# Цель задания
Определите, согласуются ли с отрывком о поэзии Брентано приведенные утверждения. На каждое ответьте «да» или «нет» и приведите точную цитату из отрывка, которая это решает.
1. Брентано относился к философским и литературным теориям с недоверием.
2. По мнению автора, чистой мысли у Брентано больше, чем у Новалиса.
3. Рукописи Брентано показывают, что работы над языком у него было мало.

# Исходный отрывок
▼▼▼

Вообще говоря, из романтических предшественников Брентано один Новалис ему «равномощен», как выразилась бы Цветаева. Но ни здесь, ни где–либо еще Новалис не дает ничего подобного тому птичьему щебету, тому избыточному богатству звуков, которым разражается в подобных случаях лирика Брентано. У Новалиса — больше чистой мысли, у Брентано — больше поэзии, то есть действия самой стихии слова, переливающейся всеми красками фонического спектра. Слово «стихия» в данном случае уместно; не многие поэты в такой мере дают языку изливать свою собственную энергию, превращая свой авторский замысел как бы в предлог для прорыва этой энергии. Сказанного не надо понимать слишком буквально, пассивность — лишь момент, диалектически сочетавшийся с творческой стратегией поэта, с тщательной разработкой мгновенных озарений, подчас растягивающейся на многие годы[240]. Рукописи свидетельствуют, что так называемой работы над языком было предостаточно (хотя в применении к Брентано странно пользоваться таким скучным оборотом речи). Но работа эта была направлена не столько на то, чтобы подчинить стихию, сколько на то, чтобы высвободить, расколдовать ее. Отношения между автором и языком здесь настолько стоят под знаком Эроса и присущего Эросу лукавства, что лучше не спрашивать, кто кого ведет и кто за кем следует. Поэзия Брентано, не будучи «умственной», очень умная, умная именно как поэзия, и в сравнении с ней многие прекрасные немецкие стихи прославленных поэтов кажутся немного простоватыми; но ум ее — как бы женский ум, сильный не логикой, а почти устрашающей догадливостью, гибкостью и чуткостью. К теориям, как философским, так и литературным, Брентано относился с инстинктивным недоверием, резко выделявшим его среди романтических умников. «Врата философской абстракции, — сознавался он без особого огорчения, — для меня закрыты»[241]. И еще «Самая лучшая теория искусства всегда кажется мне нарочитой и недостаточной»[242]. Зато у него были такие руки, что слова шли в них сами, как приручаемые и приманиваемые твари Божьи.

▲▲▲

# Раздел материала
▼▼▼

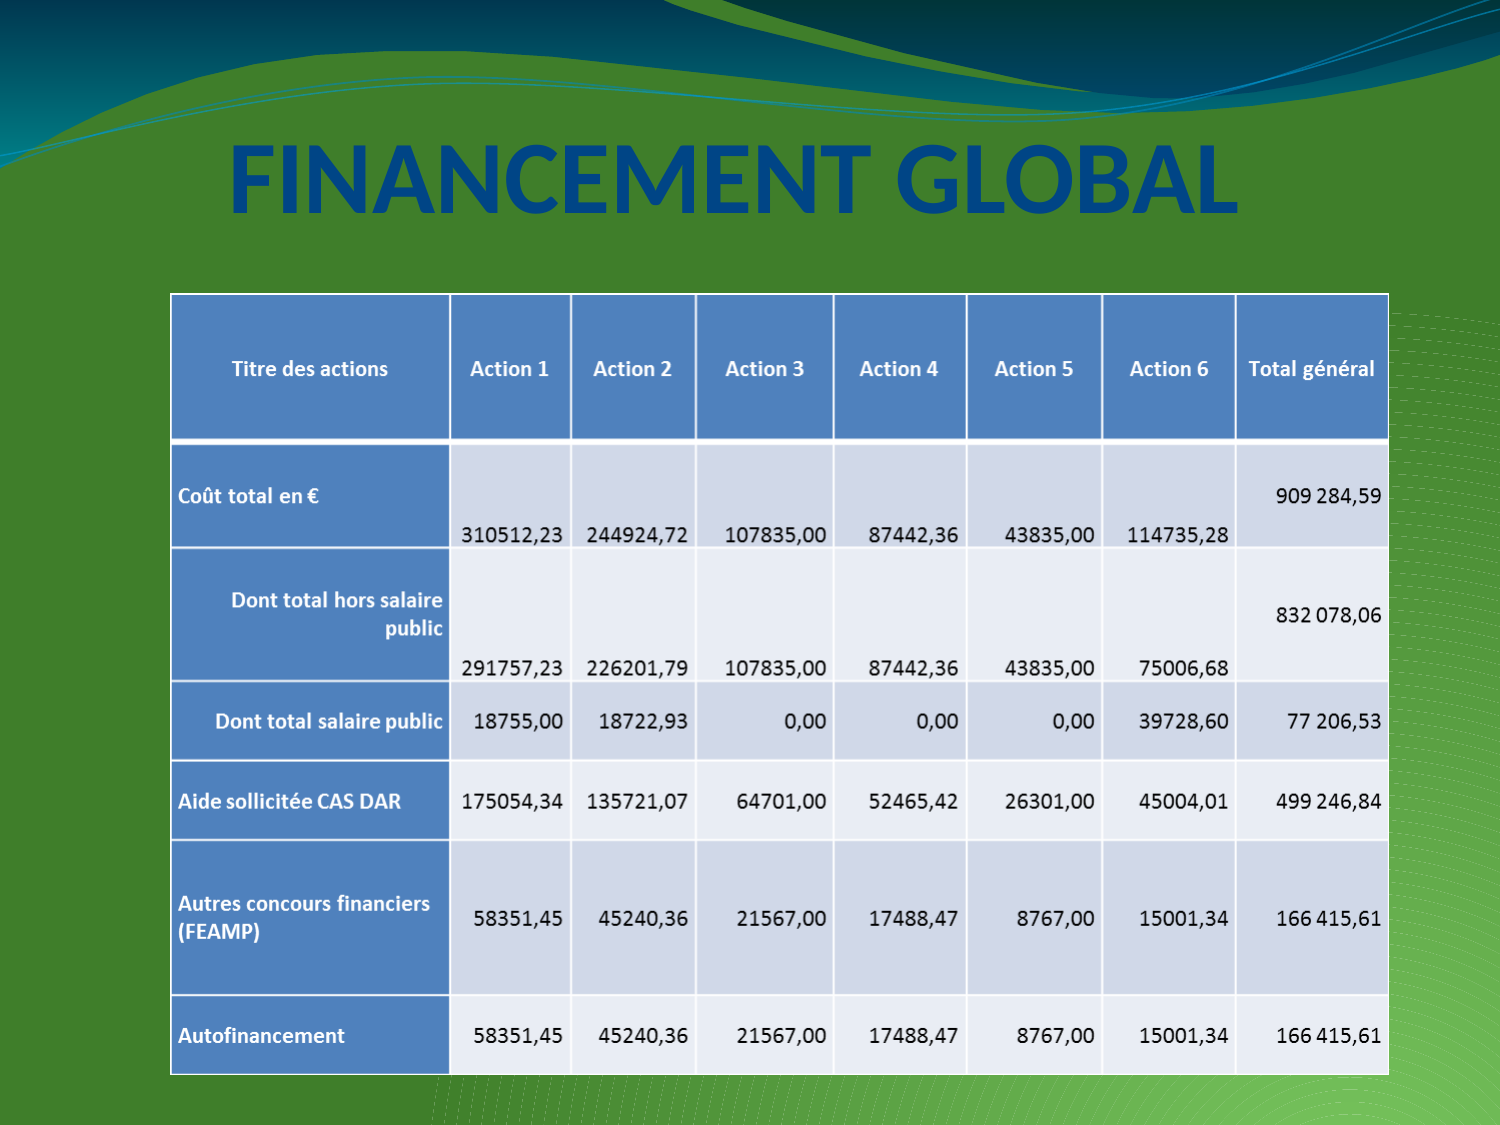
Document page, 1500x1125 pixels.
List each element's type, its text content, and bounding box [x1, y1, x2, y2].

text_box FINANCEMENT GLOBAL [53, 47, 1416, 235]
picture [170, 293, 1389, 1075]
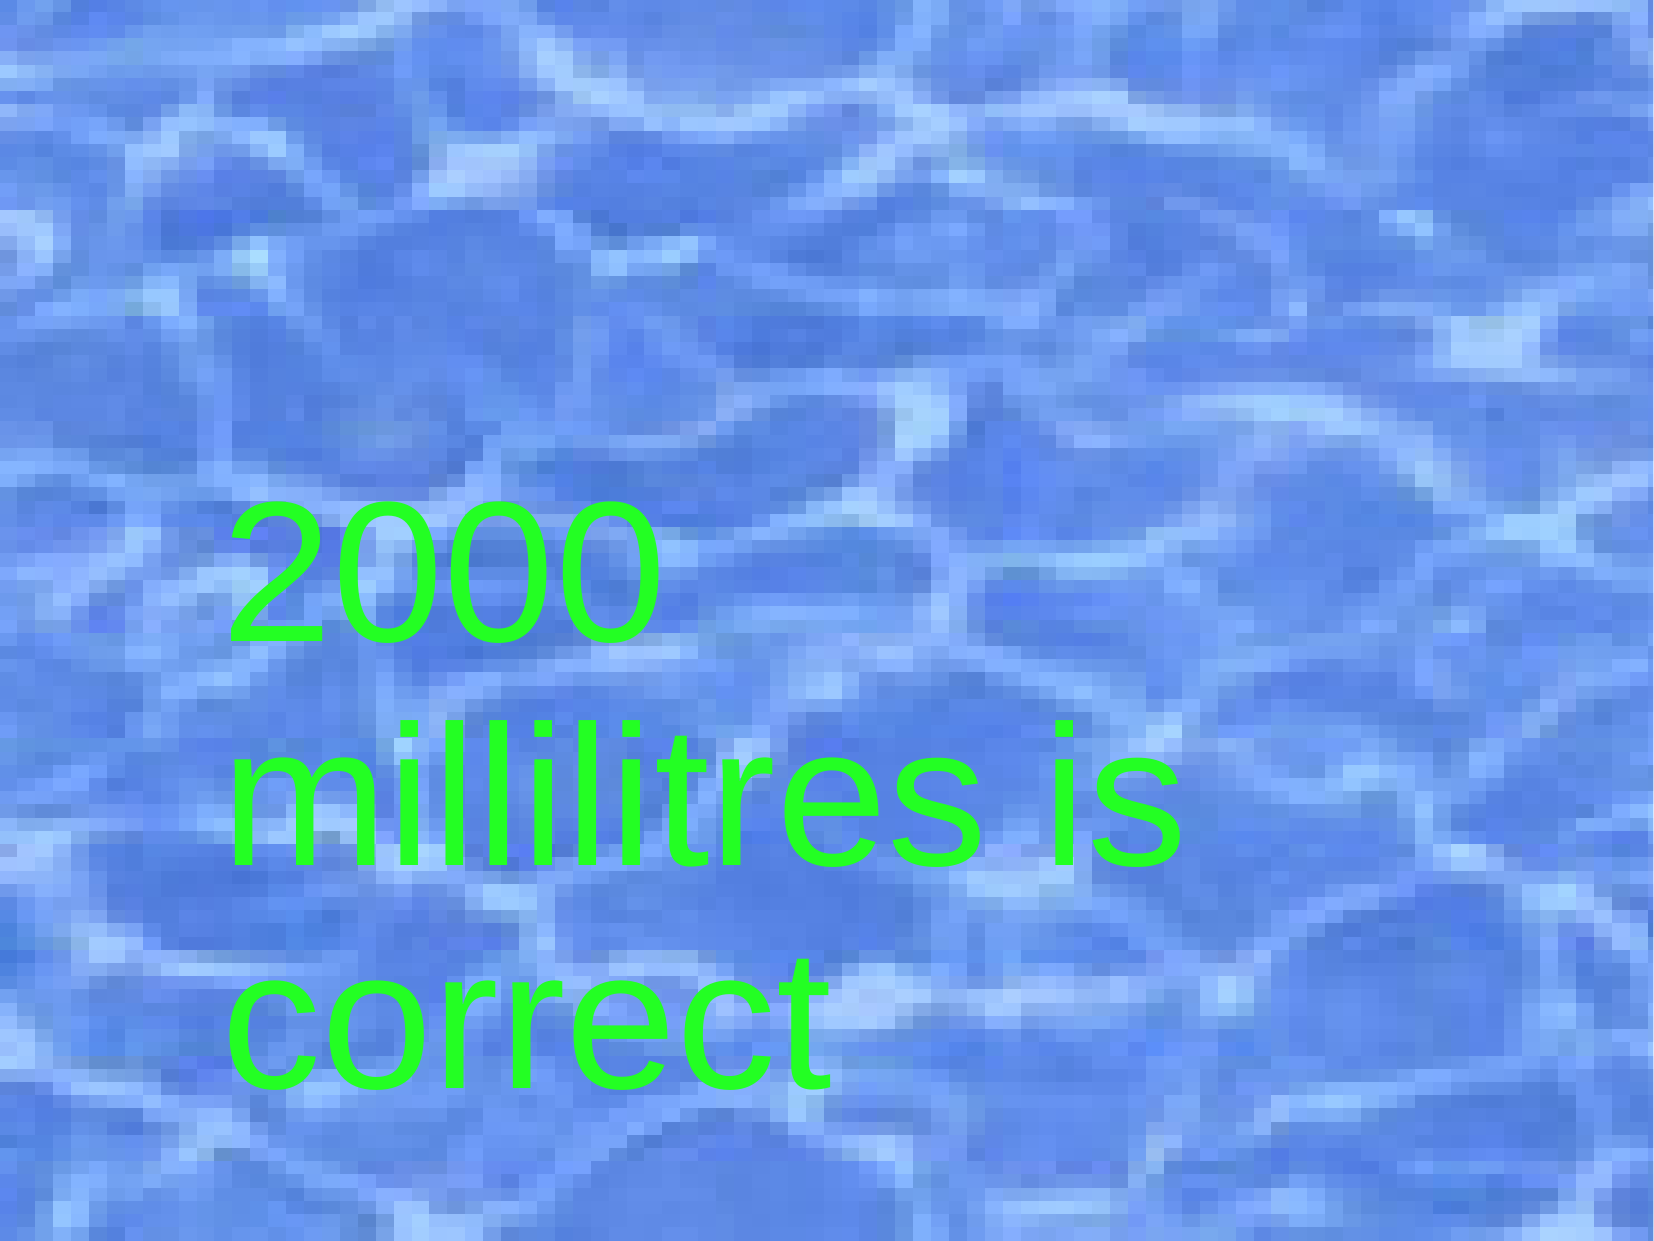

▲▲▲

# Выполненное задание
1. Да: «К теориям, как философским, так и литературным, Брентано относился с инстинктивным недоверием».
2. Нет: «У Новалиса — больше чистой мысли, у Брентано — больше поэзии».
3. Нет: «Рукописи свидетельствуют, что так называемой работы над языком было предостаточно».